ヴェーグ指揮カメラータ・アカデミカ・ザルツブルク モーツァルト 交響曲第38番K.504「プラハ」(1996.8.11Live)ほか

ザルツブルク音楽祭での生気溢れる演奏に、あと5ヶ月足らずでこの人が亡くなることを会場に居合わせた聴衆は予想したのかどうなのか。コンサートの様子を垣間見ることができないので指揮者の様子や状態はわからない。それにしてもこれだけ躍動感伝わる音楽があろうか。

《フィガロ》の序曲が終わると、観客一同は平土間席のモーツァルトに拍手喝采を送り、歓迎の意を表した。
(その翌々日)同じく国立劇場で、「器楽曲の真の傑作」である《プラハ交響曲》が演奏された。
そのあと、みんなの要望により彼がピアノフォルテに向かい、30分以上も即興演奏を行った。その神技のような演奏に、満員の聴衆たちがこれほど恍惚としたことはなかった。非凡な作品、非凡な演奏のどちらにより感嘆すべきか、私たちにはわからなかった。その両者が一体となって、私たちの魂を感動させ、甘美な魔術にかかったようだった! 激しい拍手の嵐に応えて、モーツァルトは聴衆に挨拶した。
すると、突然、平土間から大きな声がかかった。
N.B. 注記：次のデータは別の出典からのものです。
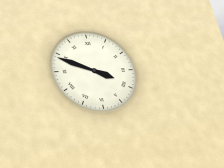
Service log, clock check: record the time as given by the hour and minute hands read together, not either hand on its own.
3:49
「《フィガロ》から何か弾いて!」
そこでモーツァルトは〈もう飛べないぞ、恋の蝶々〉を主題に12曲の変奏曲を即興演奏し、聴衆の熱狂に応えた。
この音楽会がプラハの人たちにとって類い稀なものだったと同様、モーツァルトにとって生涯の最も美しい日となったのだった。
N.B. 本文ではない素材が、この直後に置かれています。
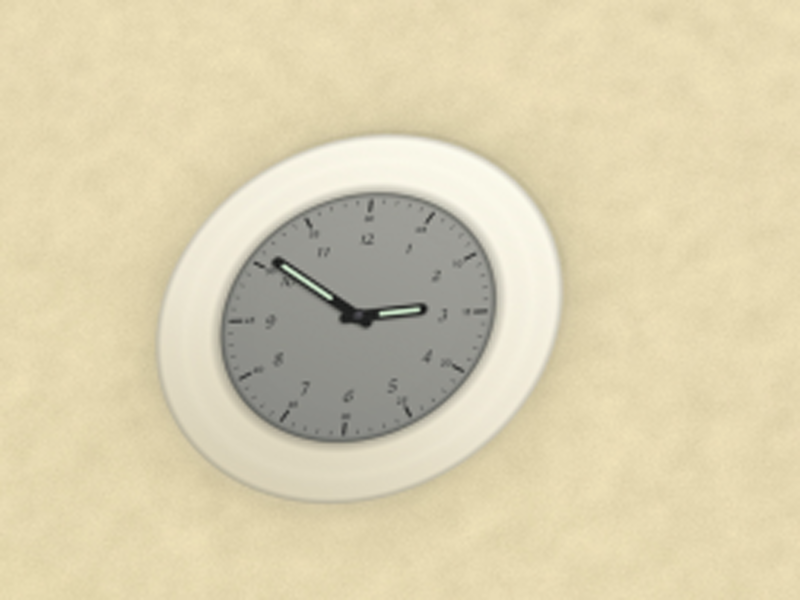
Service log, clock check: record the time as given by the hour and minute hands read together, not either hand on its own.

(フランツ・クサーヴァー・ニーメチェク「モーツァルト伝」)
高橋英郎著「モーツァルトの手紙」(小学館)P363-364

人生の絶頂期にあった幸福感。一度の演奏会で今の貨幣価値にして250万円ほどの収益があったというのだからモーツァルトの高揚はどれほどだったことだろう。

モーツァルト:
・交響曲第38番ニ長調K.504「プラハ」(1996.8.11Live)
・交響曲第41番ハ長調K.551「ジュピター」(1992.8.15Live)
シャーンドル・ヴェーグ指揮カメラータ・アカデミカ・ザルツブルク

「プラハ」はフェストシュピールハウス、「ジュピター」はモーツァルテウムでの実況録音。
ヴェーグの指揮は、アタック鋭く、直截的だ。徐に開始される「ジュピター」交響曲第1楽章アレグロ・ヴィヴァーチェの雄渾さ。提示部反復時の、主題をより弱く、ニュアンス豊かに奏でさせる方法に、ヴェーグのモーツァルトへの格別なる愛情を思う。
それにしても「プラハ」交響曲の深い呼吸を伴う大らかな生命力に僕は固唾を飲む。幾分暗めの第1楽章序奏アダージョから変転、主部アレグロでの神々しさは、文字通り老練の棒より発せられた神がかり的業。また、第2楽章アンダンテの底なしの憂愁。あるいは、終楽章プレストの喜びの爆発!聴衆の喝采が素晴らしい。
ヴェーグはモーツァルトと戯れている。そして、モーツァルトを楽しんでいるのだ。

夏が足早に過ぎていくこの頃、思い出すのは、1997年、欧州旅行途次のザルツブルク音楽祭。この時すでにシャーンドル・ヴェーグはこの世にいない。時間を大切にすることは命を大切にするということ。